There were some warning signals. For instance, in a piece published two days before the drop in prices, a Forbes analysis of Commodity Futures Trading Commission (CFTC) weekly detailed how wealthy retail traders took out a heavy short position collectively worth $500 million at the same time Omicron was capturing headlines. The notional sum of this bet was not sufficiently large to move tens of billions of dollar’s worth of bitcoin daily trading volume, but it was an indicator of the overall negative sentiment going into the weekend and its notorious thin liquidity.

That said, these traders did not exactly profit from the weekend’s fall in prices.

Entries provided:
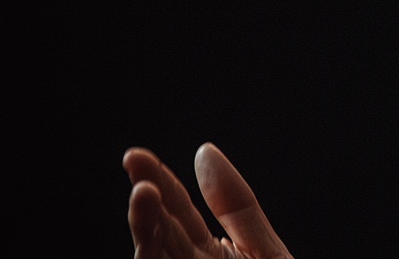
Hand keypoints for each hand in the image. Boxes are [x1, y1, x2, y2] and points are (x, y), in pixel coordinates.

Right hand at [123, 143, 292, 258]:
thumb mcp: (265, 248)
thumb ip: (236, 206)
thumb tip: (204, 150)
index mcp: (208, 256)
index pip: (177, 213)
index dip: (160, 182)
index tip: (136, 155)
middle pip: (161, 234)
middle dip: (147, 200)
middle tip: (133, 163)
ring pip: (154, 257)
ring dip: (147, 228)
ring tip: (145, 194)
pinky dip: (153, 257)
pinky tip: (151, 239)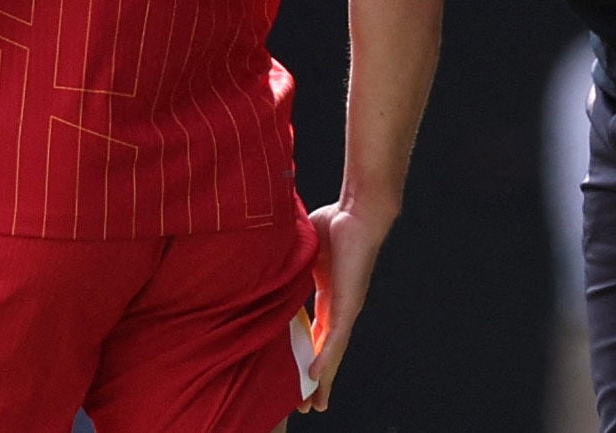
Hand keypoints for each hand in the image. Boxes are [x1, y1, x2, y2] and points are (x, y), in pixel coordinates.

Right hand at [300, 199, 394, 411]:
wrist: (359, 210)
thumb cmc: (333, 220)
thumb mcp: (301, 248)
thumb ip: (286, 259)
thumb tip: (257, 255)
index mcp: (326, 293)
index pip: (316, 333)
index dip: (309, 356)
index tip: (300, 379)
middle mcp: (339, 305)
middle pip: (327, 350)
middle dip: (318, 380)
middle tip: (309, 406)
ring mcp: (346, 306)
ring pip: (333, 351)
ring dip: (323, 379)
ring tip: (314, 403)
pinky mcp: (348, 301)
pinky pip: (336, 335)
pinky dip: (326, 357)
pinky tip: (317, 377)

Instructions for the task:
Answer these questions from the bitcoin passage above:
(a) How many days before the drop in prices was the Forbes piece published?
(b) What was the collective worth of the short position taken out by wealthy retail traders?
(c) According to the last sentence, what did these traders not exactly do?

Reply to the exercise:
(a) Two days.
(b) $500 million.
(c) Profit from the weekend's fall in prices.